There are several possible implications of this study for clinical practice and further research. First, given that this study utilized a CPT as a nociceptive stimulus, our findings may be more transferable to the clinical setting where acute pain or ‘endurance pain’ is found (for example at the dentist or during shorter procedures such as biopsies) - and less transferable to other types of pain such as longer, neuropathic and/or chronic pain55. However, this should be investigated in future clinical studies. Furthermore, the influence of music genres should be investigated in relation to other symptoms such as anxiety and stress56,57. Second, as this study was in an experimental setting, a suggestion for future research is to investigate the effect of different music genres in clinical patients experiencing pain.
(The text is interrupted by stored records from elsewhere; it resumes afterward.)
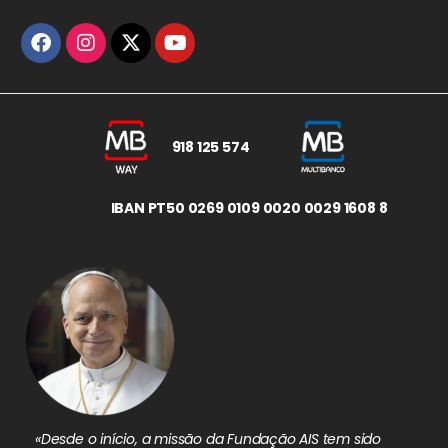
918 125 574
IBAN PT50 0269 0109 0020 0029 1608 8
«Desde o início, a missão da Fundação AIS tem sido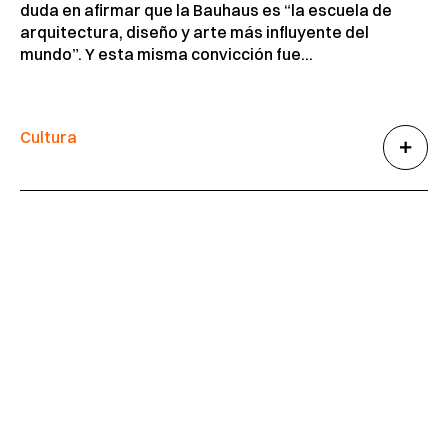
duda en afirmar que la Bauhaus es “la escuela de
arquitectura, diseño y arte más influyente del
mundo”. Y esta misma convicción fue...
Cultura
Level of education is a known explanatory variable for music taste variation and our sample was skewed toward higher educated participants27. A future study could incorporate a more representative sample to investigate potential interactions between preferred genre, socio-cultural background and music’s effect on pain58. Moreover, future research could explore the impact of music choice on pain relief in more diverse populations and under consideration of biological, sociological and psychological factors. Third, our findings indicate that music that corresponds with a person’s preferred music genres predicts a greater pain tolerance compared to less preferred music genres, and could potentially enhance the efficacy of MIA. In certain clinical settings, selecting a music (sub)genre instead of creating a playlist can be more manageable for patients. Our study indicates that the OGP is more crucial than the GAP rating in the context of pain tolerance. Translating the results to the clinical setting, it seems advisable to encourage patients to select their favorite music genres – and not the music genres they think will help them against pain.

Conclusion

In conclusion, our data show that listening to a favored music genre has a significant positive influence on pain tolerance, irrespective of the kind of genre. Interestingly, this effect was not observed when participants listened to genres that they had rated higher on whether they thought it would help them for pain relief. We did not find differences in pain tolerance among the five genres (Urban, Rock, Classical, Electronic, Pop). In clinical practice, practitioners should advise and support patients to listen to their favorite music genres when they are experiencing (acute nociceptive) pain.